--- Source data Enclosed Below ---

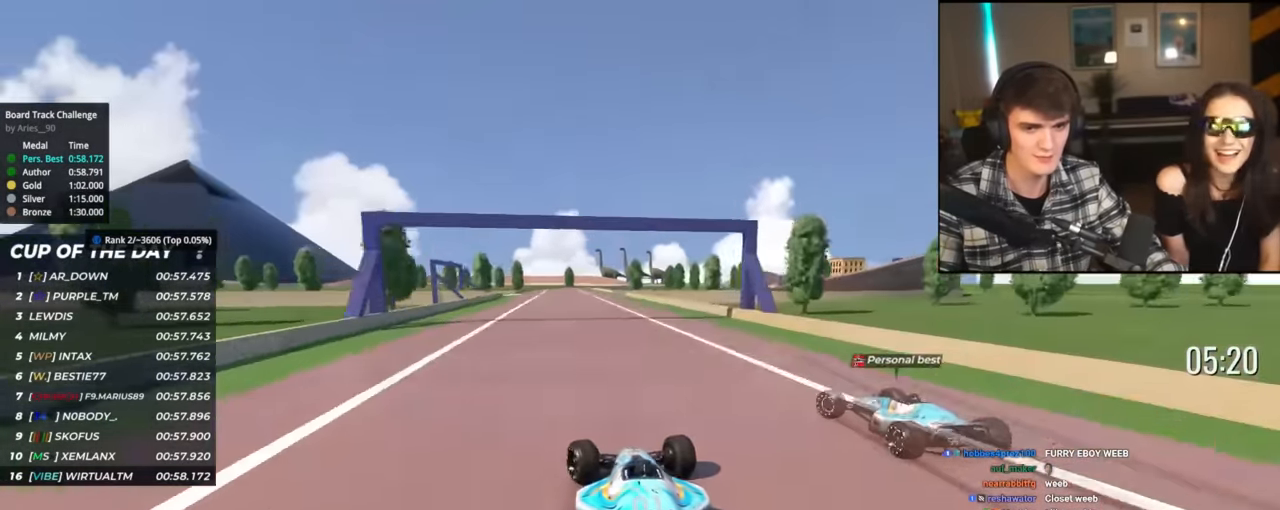
{"keys": ["up"], "events": [[84, "left", "up"]]}
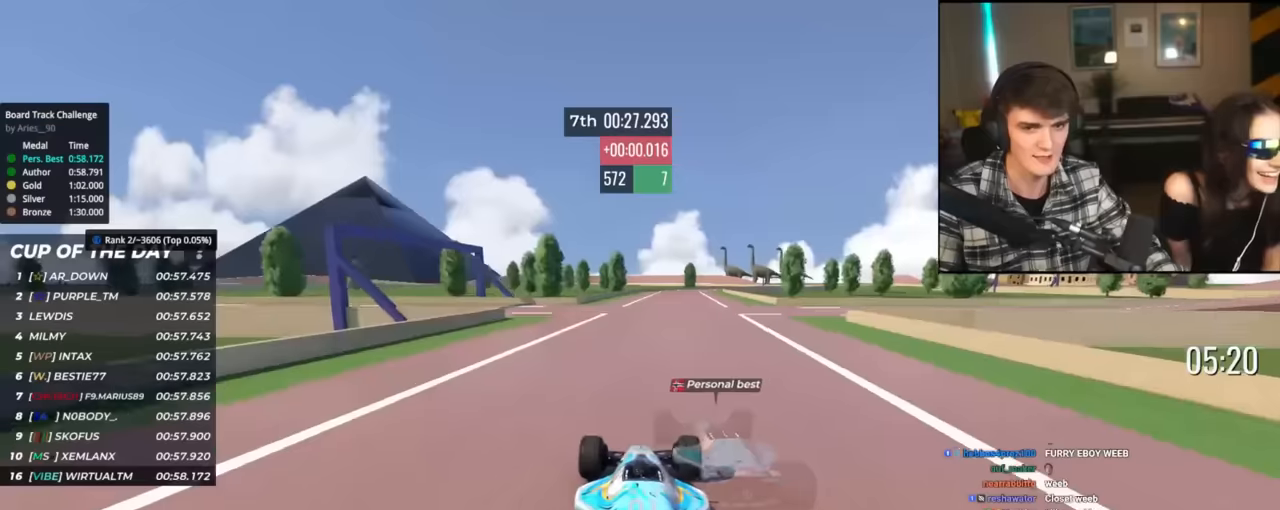
{"keys": ["up"], "events": [[100, "right", "down"], [433, "right", "up"]]}
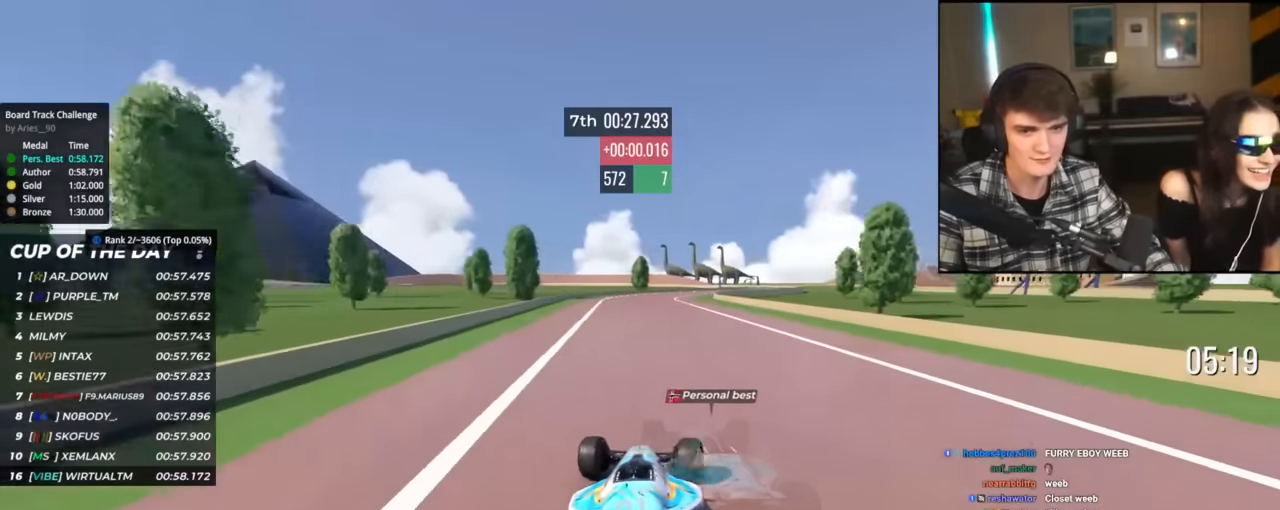
{"keys": ["right", "up"], "events": [[351, "right", "down"]]}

--- End of Enclosed Source data ---

** The problem **
This task asks for the data above repeated exactly, without a single picture.

** Solved exercise **
{"keys": ["up"], "events": [[84, "left", "up"]]}
{"keys": ["up"], "events": [[100, "right", "down"], [433, "right", "up"]]}
{"keys": ["right", "up"], "events": [[351, "right", "down"]]}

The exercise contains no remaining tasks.